TikTok was the ideal platform for Prosper’s content since it already boasted an “emboldened and galvanized audience” with an insatiable appetite for vertically shot videos. He has been able to monetize his popularity via TikTok’s Creativity Program Beta, which the company’s website says was designed to provide its most successful users with “the potential to collect rewards as you create and publish longer video content.”

“Creators like Hunter are transforming storytelling and bringing people together from around the world,” Ben Thomas, TikTok’s global monetization lead, said in an emailed statement. “We're committed to supporting our creators with the platform and tools to pursue their passions, find their community to build deeper connections and unlock real-world opportunities.”

Prosper will sometimes walk around a park or entire city for seven or eight hours straight to find willing “Stories from a Stranger” subjects. He can generally tell at this point when someone may be interested in talking to him and when to let them be. Even on the days when he talks to only a few people, he has been known to make those interactions count with interviews that sometimes last up to three hours.
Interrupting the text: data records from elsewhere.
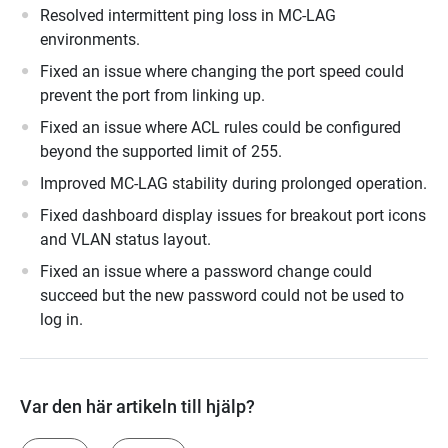
Resolved intermittent ping loss in MC-LAG
environments.
Fixed an issue where changing the port speed could
prevent the port from linking up.
Fixed an issue where ACL rules could be configured
beyond the supported limit of 255.
Improved MC-LAG stability during prolonged operation.
Fixed dashboard display issues for breakout port icons
and VLAN status layout.
Fixed an issue where a password change could
succeed but the new password could not be used to
log in.
Var den här artikeln till hjälp?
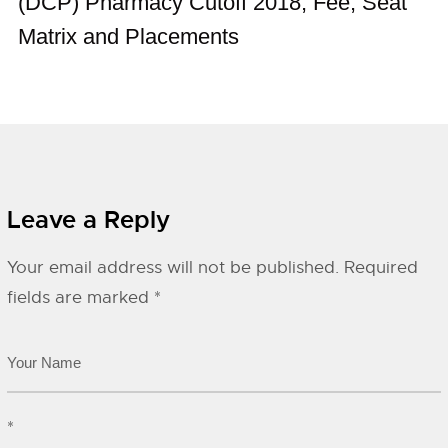
(DCP) Pharmacy Cutoff 2018, Fee, Seat
Matrix and Placements
Leave a Reply
Your email address will not be published.
Required
fields are marked
*
*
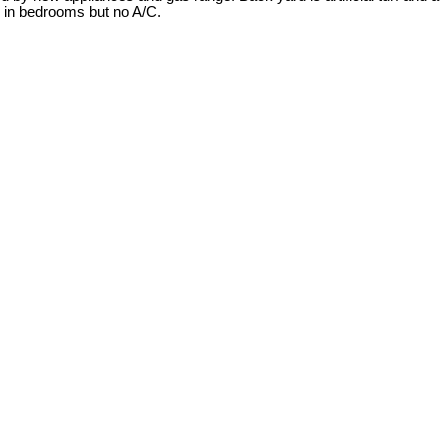
s in bedrooms but no A/C.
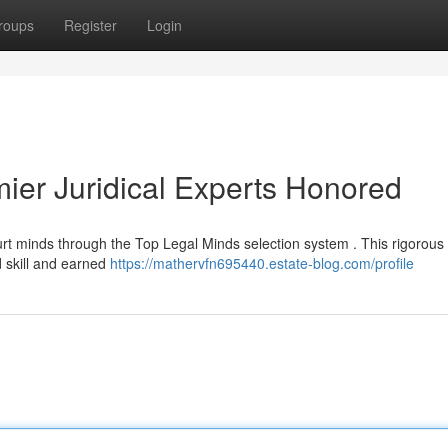
roups
Register
Login
mier Juridical Experts Honored
urt minds through the Top Legal Minds selection system . This rigorous
d skill and earned
https://mathervfn695440.estate-blog.com/profile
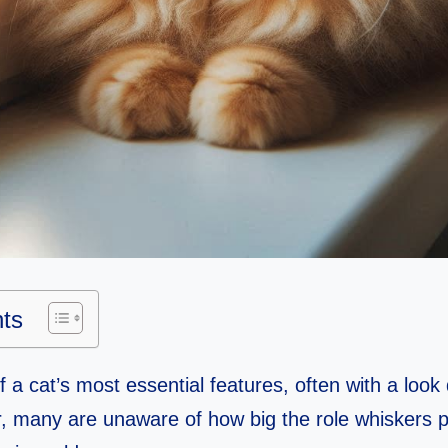
nts
 a cat’s most essential features, often with a look
 many are unaware of how big the role whiskers pla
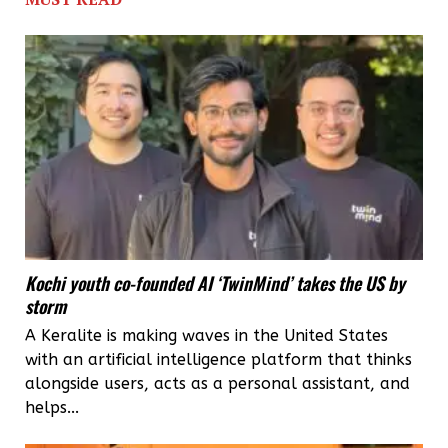
Golden
Globe,
Keralite
art
director
Sabu
Cyril
has
Kochi youth co-founded AI ‘TwinMind’ takes the US by
much
storm
to
A Keralite is making waves in the United States
cheer
with an artificial intelligence platform that thinks
about
alongside users, acts as a personal assistant, and
helps...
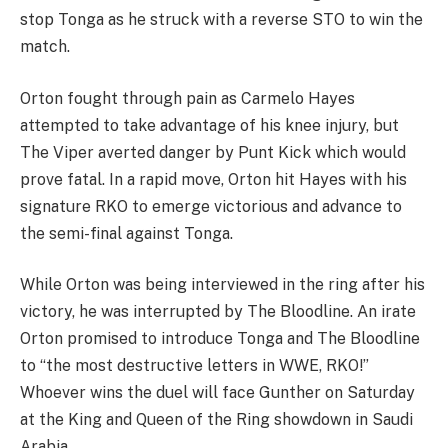
stop Tonga as he struck with a reverse STO to win the
match.
Orton fought through pain as Carmelo Hayes
attempted to take advantage of his knee injury, but
The Viper averted danger by Punt Kick which would
prove fatal. In a rapid move, Orton hit Hayes with his
signature RKO to emerge victorious and advance to
the semi-final against Tonga.
While Orton was being interviewed in the ring after his
victory, he was interrupted by The Bloodline. An irate
Orton promised to introduce Tonga and The Bloodline
to “the most destructive letters in WWE, RKO!”
Whoever wins the duel will face Gunther on Saturday
at the King and Queen of the Ring showdown in Saudi
Arabia.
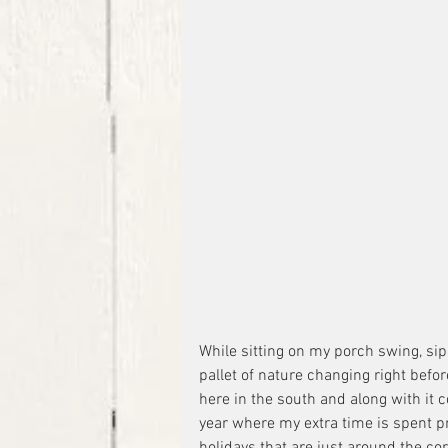
While sitting on my porch swing, sip
pallet of nature changing right befor
here in the south and along with it 
year where my extra time is spent pr
holidays that are just around the cor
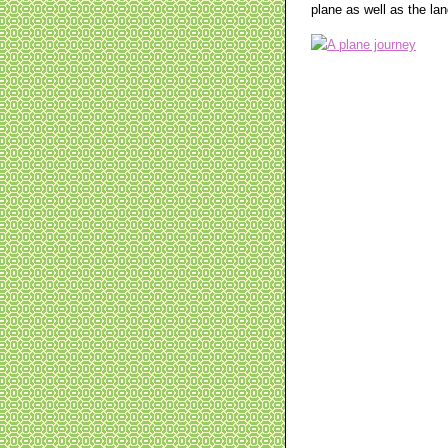
plane as well as the lan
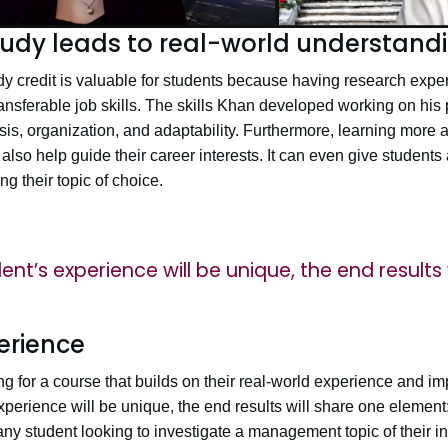
udy leads to real-world understand
y credit is valuable for students because having research exp
ransferable job skills. The skills Khan developed working on his 
is, organization, and adaptability. Furthermore, learning more 
 also help guide their career interests. It can even give students
 their topic of choice.
nt’s experience will be unique, the end results 
erience
g for a course that builds on their real-world experience and imp
xperience will be unique, the end results will share one elemen
y student looking to investigate a management topic of their int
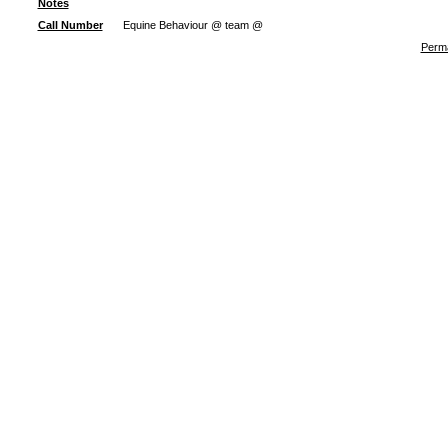
Notes
Call Number
Equine Behaviour @ team @
Perma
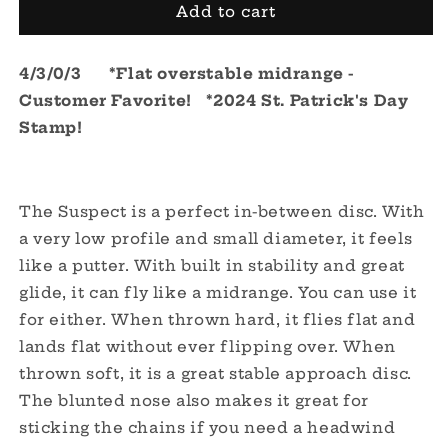
Lucid-
Lucid-
Add to cart
Ice
Ice
Suspect
Suspect
4/3/0/3 *Flat overstable midrange -
-
-
St.
St.
Customer Favorite! *2024 St. Patrick's Day
Patrick&#39;s
Patrick&#39;s
Stamp!
Day
Day
2024
2024
The Suspect is a perfect in-between disc. With
a very low profile and small diameter, it feels
like a putter. With built in stability and great
glide, it can fly like a midrange. You can use it
for either. When thrown hard, it flies flat and
lands flat without ever flipping over. When
thrown soft, it is a great stable approach disc.
The blunted nose also makes it great for
sticking the chains if you need a headwind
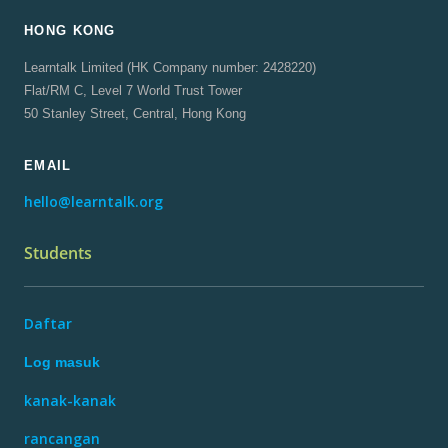
HONG KONG
Learntalk Limited (HK Company number: 2428220)
Flat/RM C, Level 7 World Trust Tower
50 Stanley Street, Central, Hong Kong
EMAIL
hello@learntalk.org
Students
Daftar
Log masuk
kanak-kanak
rancangan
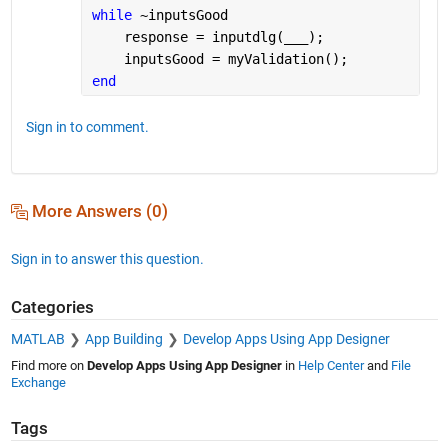
while 
~inputsGood
    response = inputdlg(
___
);
    inputsGood = myValidation();        
end
Sign in to comment.
More Answers (0)
Sign in to answer this question.
Categories
MATLAB
App Building
Develop Apps Using App Designer
Find more on
Develop Apps Using App Designer
in
Help Center
and
File
Exchange
Tags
While Prosper only occasionally brightens strangers’ days with his own notes, “Notes from a Stranger” has become a staple of his TikTok account. He launched that series after hearing a “gorgeous story” from someone who wanted to remain anonymous. He will now regularly set up a table in a public space, gather responses to a specific prompt and read one on camera.

Maybe Prosper doesn’t get noticed a whole lot in Western Pennsylvania because he rarely appears in “Stories from a Stranger” videos and usually makes short cameos in “Notes from a Stranger” posts.

That’s probably just fine by a guy whose main goal is to prove that “we’re more alike than we are different” and that there are certain emotional frequencies we can all recognize regardless of our individual situations.

“When I talk to these strangers, it’s not a fleeting thing where I’m looking for a viral clip,” Prosper said. “I genuinely want to hear people’s stories.”